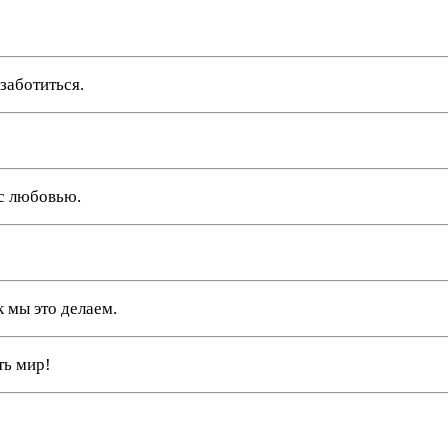
заботиться.
с любовью.
к мы это делаем.
ть мир!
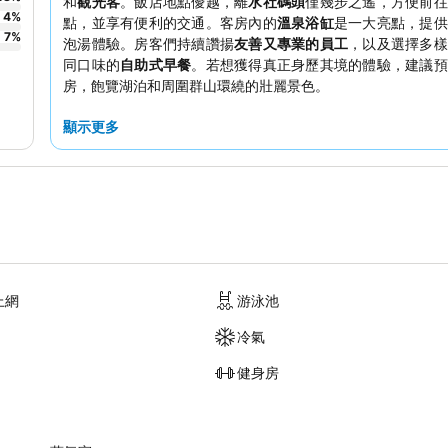
和
觀光客
。飯店地點優越，離
水社碼頭
僅幾步之遙，方便前往
4
%
點，並享有便利的交通。客房內的
溫泉浴缸
是一大亮點，提供
7
%
泡湯體驗。房客們持續讚揚
友善又專業的員工
，以及選擇多樣
同口味的
自助式早餐
。若想獲得真正身歷其境的體驗，建議預
房，飽覽湖泊和周圍群山環繞的壯麗景色。
顯示更多
上網
游泳池
冷氣
健身房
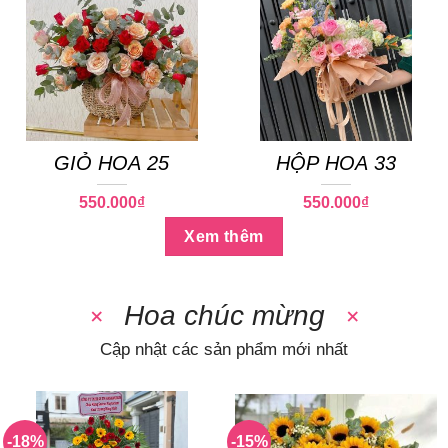
GIỎ HOA 25
HỘP HOA 33
550.000
₫
550.000
₫
Xem thêm
Hoa chúc mừng
Cập nhật các sản phẩm mới nhất
-18%
-15%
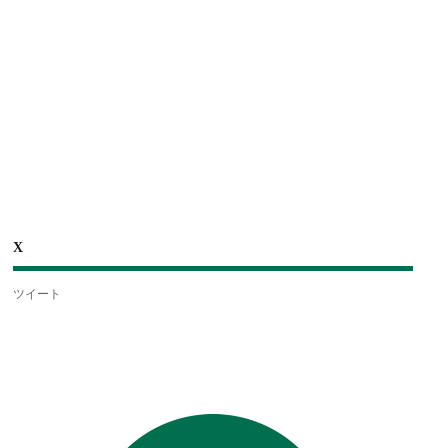
X
ツイート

▬▬▬

**What you have to do:** Write out the records above exactly as they stand, leaving out every picture.

**Response to the exercise:**
заботиться.
с любовью.
к мы это делаем.
ть мир!
和
觀光客
。飯店地點優越，離
水社碼頭
僅幾步之遙，方便前往
4
%
點，並享有便利的交通。客房內的
溫泉浴缸
是一大亮點，提供
7
%
泡湯體驗。房客們持續讚揚
友善又專業的員工
，以及選擇多樣
同口味的
自助式早餐
。若想獲得真正身歷其境的體驗，建議預
房，飽覽湖泊和周圍群山環繞的壯麗景色。
顯示更多
上網
游泳池
冷氣
健身房
GIỎ HOA 25
HỘP HOA 33
550.000
₫
550.000
₫
Xem thêm
Hoa chúc mừng
Cập nhật các sản phẩm mới nhất
-18%
-15%
X
ツイート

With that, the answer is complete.